Problem =
Word for word, restate the lines that run from the line containing "I need the box that holds the balcony." to the last line of the records below.

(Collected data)
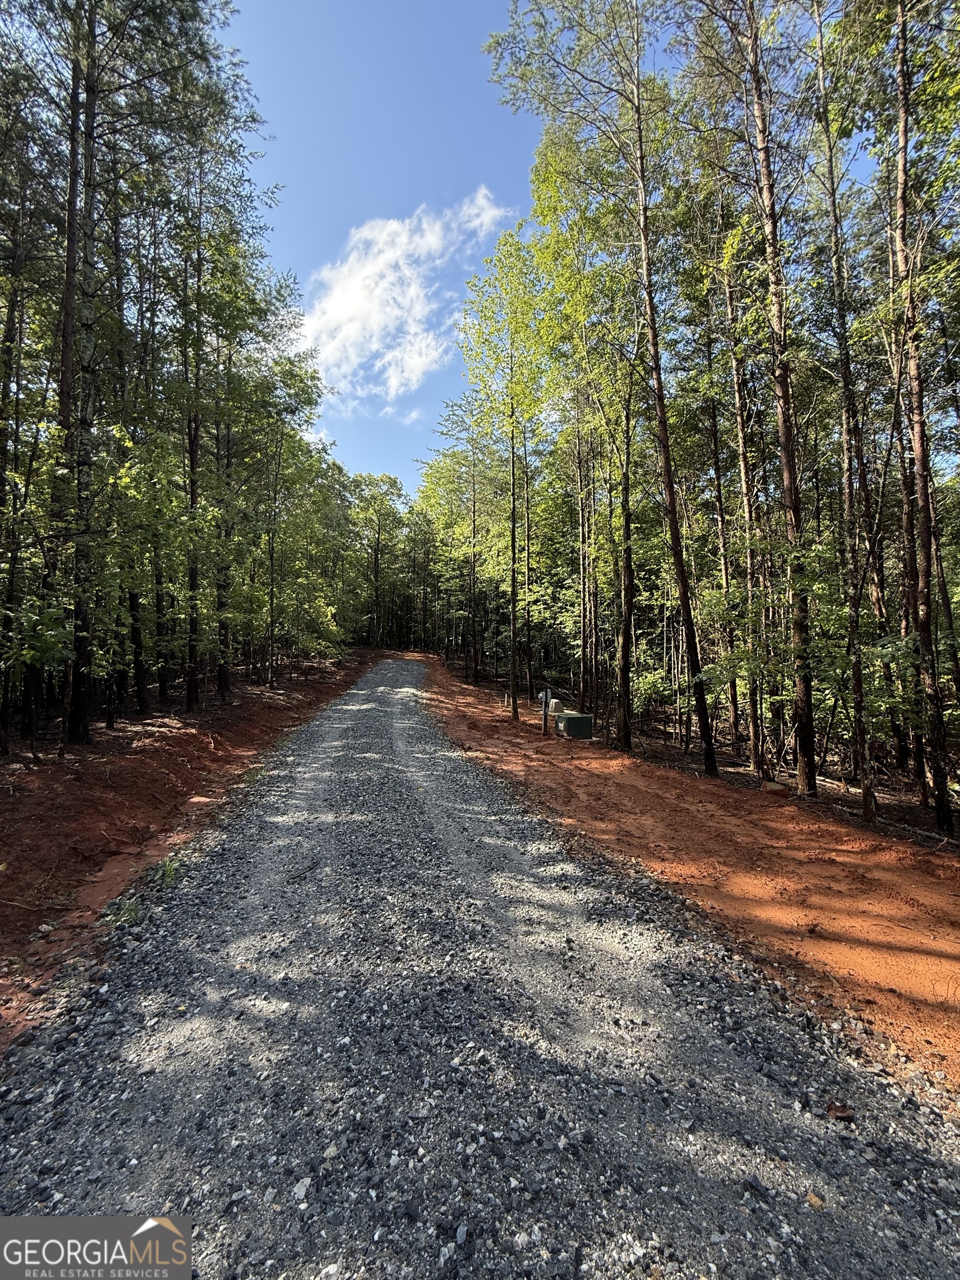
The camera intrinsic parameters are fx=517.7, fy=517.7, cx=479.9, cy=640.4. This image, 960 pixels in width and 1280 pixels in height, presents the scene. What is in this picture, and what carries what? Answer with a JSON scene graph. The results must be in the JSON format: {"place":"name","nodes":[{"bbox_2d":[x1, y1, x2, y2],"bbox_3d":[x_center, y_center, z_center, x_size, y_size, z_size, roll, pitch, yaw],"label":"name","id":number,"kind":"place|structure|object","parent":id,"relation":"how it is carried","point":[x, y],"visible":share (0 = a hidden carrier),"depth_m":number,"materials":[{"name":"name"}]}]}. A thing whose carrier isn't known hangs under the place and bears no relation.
{"place":"outdoors","nodes":[
{"label":"outdoors","id":0,"kind":"place"},
{"bbox_2d":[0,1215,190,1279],"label":"watermark","id":1,"kind":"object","parent":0,"point":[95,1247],"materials":[{"name":"grey"}]},
{"bbox_2d":[0,648,382,1050],"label":"dirt bank","id":2,"kind":"structure","parent":0,"point":[4,802],"materials":[{"name":"brown soil"}]},
{"bbox_2d":[0,185,34,750],"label":"tree","id":3,"kind":"object","parent":2,"relation":"on","point":[1,485],"visible":0.98,"depth_m":7.80,"materials":[{"name":"brown wood"}]},
{"bbox_2d":[58,0,105,742],"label":"tree","id":4,"kind":"object","parent":2,"relation":"on","point":[72,724],"visible":0.94,"depth_m":7.71,"materials":[{"name":"brown wood"}]},
{"bbox_2d":[100,893,141,927],"bbox_3d":[-2.758,2.074,4.002,0.399,0.198,0.450,0,0,-8],"label":"grass tuft","id":5,"kind":"object","parent":2,"relation":"on","point":[130,910],"visible":0.6,"depth_m":3.98,"materials":[{"name":"green plant"}]},
{"bbox_2d":[106,174,154,714],"bbox_3d":[-7.582,-4.857,10.965,1.278,11.445,1.643,0,0,-8],"label":"tree","id":6,"kind":"object","parent":2,"relation":"on","point":[140,684],"visible":0.85,"depth_m":10.86,"materials":[{"name":"brown wood"}]},
{"bbox_2d":[152,853,181,888],"bbox_3d":[-2.793,2.027,4.617,0.419,0.262,0.505,0,0,-8],"label":"grass tuft","id":7,"kind":"object","parent":2,"relation":"on","point":[170,872],"visible":0.65,"depth_m":4.57,"materials":[{"name":"green plant"}]},
{"bbox_2d":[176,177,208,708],"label":"tree","id":8,"kind":"object","parent":2,"relation":"on","point":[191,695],"visible":0.95,"depth_m":12.29,"materials":[{"name":"brown"}]},
{"bbox_2d":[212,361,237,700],"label":"tree","id":9,"kind":"object","parent":2,"relation":"on","point":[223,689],"visible":0.84,"depth_m":14.37,"materials":[{"name":"brown"}]},
{"bbox_2d":[257,352,328,682],"bbox_3d":[-7.282,-4.666,19.378,3.566,11.667,4.109,0,0,9],"label":"tree","id":10,"kind":"object","parent":2,"relation":"on","point":[278,453],"visible":0.97,"depth_m":19.03,"materials":[{"name":"green plant"}]},
{"bbox_2d":[350,473,408,647],"label":"tree","id":11,"kind":"object","parent":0,"point":[378,533],"visible":0.92,"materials":[{"name":"plant"}]},
{"bbox_2d":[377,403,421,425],"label":"cloud","id":12,"kind":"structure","parent":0,"point":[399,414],"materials":[{"name":"white"}]},
{"bbox_2d":[298,190,508,408],"label":"cloud","id":13,"kind":"structure","parent":0,"point":[412,289],"materials":[{"name":"white"}]},
{"bbox_2d":[0,658,959,1279],"label":"gravel road","id":14,"kind":"structure","parent":0,"point":[235,974],"materials":[{"name":"grey"}]},
{"bbox_2d":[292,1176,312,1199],"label":"rock","id":15,"kind":"object","parent":14,"relation":"on","point":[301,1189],"visible":0.77,"depth_m":1.94,"materials":[{"name":"stone"}]},
{"bbox_2d":[287,860,318,881],"bbox_3d":[-1.614,2.077,4.688,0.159,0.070,0.402,0,0,13],"label":"stick","id":16,"kind":"object","parent":14,"relation":"on","point":[294,878],"visible":0.97,"depth_m":4.66,"materials":[{"name":"brown wood"}]},
{"bbox_2d":[805,1190,825,1209],"bbox_3d":[1.268,2.117,1.965,0.070,0.028,0.070,0,0,21],"label":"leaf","id":17,"kind":"object","parent":14,"relation":"on","point":[813,1200],"visible":0.76,"depth_m":1.96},
{"bbox_2d":[825,1101,856,1120],"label":"leaf","id":18,"kind":"object","parent":14,"relation":"on","point":[840,1111],"visible":0.88,"depth_m":2.35,"materials":[{"name":"brown plant"}]},
{"bbox_2d":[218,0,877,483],"label":"sky","id":19,"kind":"structure","parent":0,"point":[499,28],"materials":[{"name":"blue"}]},
{"bbox_2d":[413,649,959,1101],"label":"dirt ground","id":20,"kind":"structure","parent":0,"point":[576,775],"materials":[{"name":"orange soil"}]},
{"bbox_2d":[538,688,549,734],"bbox_3d":[1.603,1.867,12.917,0.223,1.363,0.193,0,0,-8],"label":"wooden post","id":21,"kind":"object","parent":20,"relation":"on","point":[544,721],"visible":0.99,"depth_m":12.87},
{"bbox_2d":[555,711,593,739],"bbox_3d":[2.345,2.151,13.050,0.709,0.640,0.885,0,0,-8],"label":"utility box","id":22,"kind":"object","parent":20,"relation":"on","point":[570,719],"visible":0.94,"depth_m":12.71,"materials":[{"name":"green metal"}]},
{"bbox_2d":[761,780,790,797],"bbox_3d":[4.642,2.326,8.149,0.384,0.219,0.406,0,0,-42],"label":"rock","id":23,"kind":"object","parent":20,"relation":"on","point":[781,791],"visible":0.92,"depth_m":8.02,"materials":[{"name":"brown stone"}]},
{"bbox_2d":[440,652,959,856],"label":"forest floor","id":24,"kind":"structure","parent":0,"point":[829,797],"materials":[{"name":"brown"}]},
{"bbox_2d":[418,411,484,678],"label":"tree","id":25,"kind":"object","parent":24,"relation":"on","point":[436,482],"visible":0.92,"depth_m":28.18,"materials":[{"name":"green plant"}]},
{"bbox_2d":[455,221,546,721],"bbox_3d":[0.807,-4.734,14.871,3.937,13.820,3.714,0,0,41],"label":"tree","id":26,"kind":"object","parent":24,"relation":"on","point":[513,654],"visible":0.99,"depth_m":14.52,"materials":[{"name":"green plant"}]},
{"bbox_2d":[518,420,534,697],"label":"tree","id":27,"kind":"object","parent":24,"relation":"on","point":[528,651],"visible":0.92,"depth_m":20.66,"materials":[{"name":"brown plant"}]},
{"bbox_2d":[547,697,562,714],"bbox_3d":[2.202,2.042,15.484,0.365,0.561,0.416,0,0,-8],"label":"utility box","id":28,"kind":"object","parent":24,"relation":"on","point":[555,703],"visible":0.74,"depth_m":15.33,"materials":[{"name":"white"}]},
{"bbox_2d":[572,384,598,710],"bbox_3d":[3.554,-4.875,17.305,1.005,13.781,1.857,0,0,-8],"label":"tree","id":29,"kind":"object","parent":24,"relation":"on","point":[584,654],"visible":0.92,"depth_m":17.22,"materials":[{"name":"brown wood"}]},
{"bbox_2d":[489,0,712,765],"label":"tree","id":30,"kind":"object","parent":24,"relation":"on","point":[681,576],"visible":1,"depth_m":9.30,"materials":[{"name":"plant"}]},
{"bbox_2d":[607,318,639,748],"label":"tree","id":31,"kind":"object","parent":24,"relation":"on","point":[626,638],"visible":0.97,"depth_m":11.39,"materials":[{"name":"plant"}]},
{"bbox_2d":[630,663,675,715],"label":"shrub","id":32,"kind":"object","parent":24,"relation":"on","point":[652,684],"visible":0.6,"depth_m":14.30,"materials":[{"name":"green plant"}]},
{"bbox_2d":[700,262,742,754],"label":"tree","id":33,"kind":"object","parent":24,"relation":"on","point":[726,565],"visible":0.96,"depth_m":11.87,"materials":[{"name":"brown wood"}]},
{"bbox_2d":[717,205,771,775],"bbox_3d":[5.459,-3.923,10.654,0.634,13.126,0.913,0,0,-8],"label":"tree","id":34,"kind":"object","parent":24,"relation":"on","point":[755,746],"visible":0.96,"depth_m":10.51,"materials":[{"name":"brown wood"}]},
{"bbox_2d":[738,0,815,795],"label":"tree","id":35,"kind":"object","parent":24,"relation":"on","point":[781,426],"visible":0.99,"depth_m":7.58,"materials":[{"name":"brown wood"}]},
{"bbox_2d":[808,0,877,823],"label":"tree","id":36,"kind":"object","parent":24,"relation":"on","point":[866,789],"visible":0.99,"depth_m":7.37,"materials":[{"name":"brown plant"}]},
{"bbox_2d":[889,0,958,827],"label":"tree","id":37,"kind":"object","parent":24,"relation":"on","point":[921,463],"visible":0.99,"depth_m":6.73,"materials":[{"name":"brown wood"}]}
]}

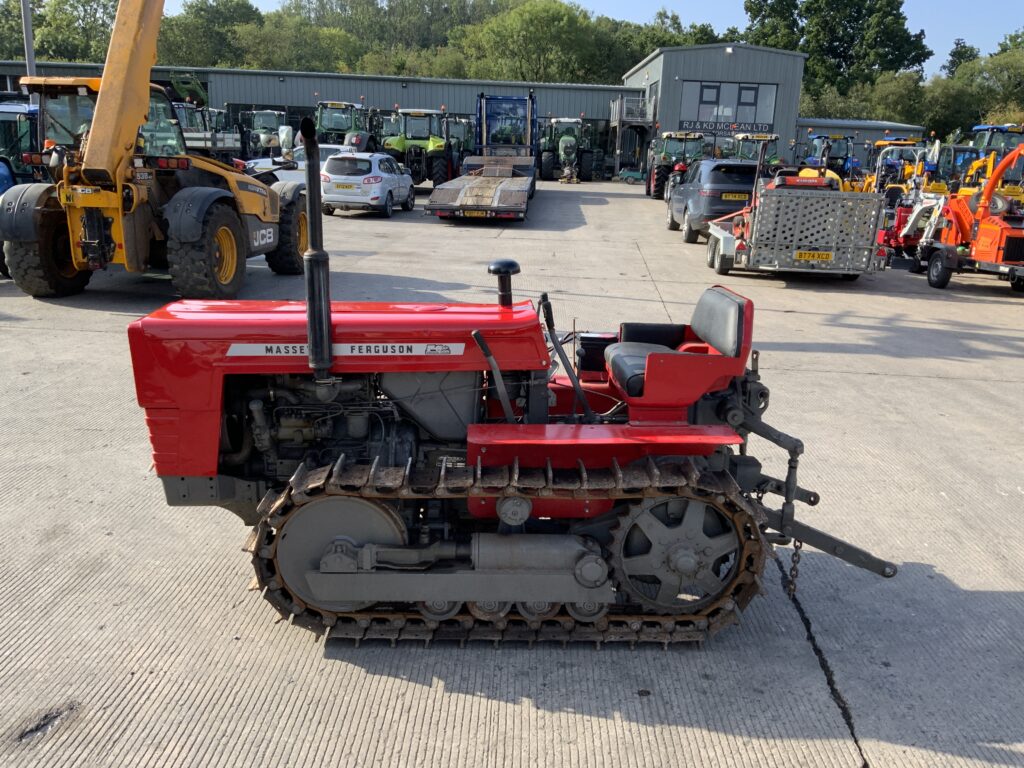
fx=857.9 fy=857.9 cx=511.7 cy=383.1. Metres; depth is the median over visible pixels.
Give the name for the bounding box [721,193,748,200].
license plate
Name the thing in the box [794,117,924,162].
low building
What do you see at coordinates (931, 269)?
orange machine
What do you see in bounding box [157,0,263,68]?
tree
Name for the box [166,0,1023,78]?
sky
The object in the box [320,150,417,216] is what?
white car
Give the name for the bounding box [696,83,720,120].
window
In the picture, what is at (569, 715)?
concrete yard
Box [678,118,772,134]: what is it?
sign
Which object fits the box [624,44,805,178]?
office building
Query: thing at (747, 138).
green tractor
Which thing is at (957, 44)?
tree
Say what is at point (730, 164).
gray suv
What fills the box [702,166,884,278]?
trailer
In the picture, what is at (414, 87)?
warehouse
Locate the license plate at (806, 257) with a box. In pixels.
[793,250,833,260]
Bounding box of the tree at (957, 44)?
[943,38,978,76]
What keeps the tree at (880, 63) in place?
on the ground
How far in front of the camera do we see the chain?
3.95 m
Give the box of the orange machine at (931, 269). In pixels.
[908,141,1023,293]
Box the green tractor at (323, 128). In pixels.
[314,101,373,148]
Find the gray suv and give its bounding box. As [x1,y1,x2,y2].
[665,157,759,240]
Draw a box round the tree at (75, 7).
[22,0,120,62]
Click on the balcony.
(624, 115)
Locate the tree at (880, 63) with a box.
[743,0,930,95]
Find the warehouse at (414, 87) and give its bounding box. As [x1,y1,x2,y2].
[2,59,633,175]
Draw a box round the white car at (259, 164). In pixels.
[245,144,353,186]
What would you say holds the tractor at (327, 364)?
on the concrete yard at (569, 715)
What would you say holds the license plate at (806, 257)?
attached to the trailer at (721, 244)
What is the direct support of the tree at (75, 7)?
on the ground
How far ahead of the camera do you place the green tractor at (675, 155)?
29.72 m
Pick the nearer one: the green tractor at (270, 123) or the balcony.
the green tractor at (270, 123)
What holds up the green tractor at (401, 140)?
on the concrete yard at (569, 715)
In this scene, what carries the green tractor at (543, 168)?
on the ground
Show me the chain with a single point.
(793, 562)
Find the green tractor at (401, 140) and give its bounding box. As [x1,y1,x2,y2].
[376,108,453,185]
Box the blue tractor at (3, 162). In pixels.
[0,101,40,192]
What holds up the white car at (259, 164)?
on the concrete yard at (569, 715)
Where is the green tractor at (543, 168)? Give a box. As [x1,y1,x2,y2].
[537,118,594,181]
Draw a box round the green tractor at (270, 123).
[238,109,286,157]
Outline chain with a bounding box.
[786,537,802,596]
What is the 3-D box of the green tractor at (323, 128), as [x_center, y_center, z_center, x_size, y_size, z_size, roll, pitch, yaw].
[-6.602,-9.731,33.856,2.251,2.757,6.678,2,15,2]
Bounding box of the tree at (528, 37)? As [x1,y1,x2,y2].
[456,0,608,81]
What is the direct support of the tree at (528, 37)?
on the ground
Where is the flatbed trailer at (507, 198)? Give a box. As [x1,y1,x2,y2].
[428,92,536,221]
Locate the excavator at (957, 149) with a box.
[930,143,982,189]
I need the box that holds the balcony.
[611,96,653,124]
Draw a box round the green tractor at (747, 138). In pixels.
[728,133,781,165]
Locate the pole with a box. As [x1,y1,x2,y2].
[21,0,36,77]
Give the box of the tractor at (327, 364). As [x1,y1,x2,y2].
[132,126,901,648]
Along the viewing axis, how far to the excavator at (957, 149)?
25.45 m
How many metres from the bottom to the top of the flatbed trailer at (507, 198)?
3.106 m
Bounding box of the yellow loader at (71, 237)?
[0,1,310,301]
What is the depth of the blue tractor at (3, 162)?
14.03 m
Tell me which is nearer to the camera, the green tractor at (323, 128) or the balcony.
the green tractor at (323, 128)
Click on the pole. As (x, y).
(30, 41)
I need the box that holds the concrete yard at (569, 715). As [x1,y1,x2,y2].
[0,185,1023,767]
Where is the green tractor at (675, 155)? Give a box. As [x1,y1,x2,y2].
[646,131,708,199]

Solution to this task =
I need the box that holds the balcony.
[611,96,653,124]
Draw a box round the green tractor at (747, 138). In pixels.
[728,133,781,165]
Locate the pole with a box. As [x1,y1,x2,y2].
[21,0,36,77]
Give the box of the tractor at (327, 364). As [x1,y1,x2,y2].
[132,126,901,648]
Along the viewing axis, how far to the excavator at (957, 149)?
25.45 m
How many metres from the bottom to the top of the flatbed trailer at (507, 198)?
3.106 m
Bounding box of the yellow loader at (71, 237)?
[0,1,310,301]
What is the depth of the blue tractor at (3, 162)?
14.03 m
Tell me which is nearer to the camera, the green tractor at (323, 128) or the balcony.
the green tractor at (323, 128)
Click on the pole. As (x, y).
(30, 41)
I need the box that holds the concrete yard at (569, 715). As [x1,y1,x2,y2].
[0,185,1023,767]
Where is the green tractor at (675, 155)? Give a box. As [x1,y1,x2,y2].
[646,131,708,199]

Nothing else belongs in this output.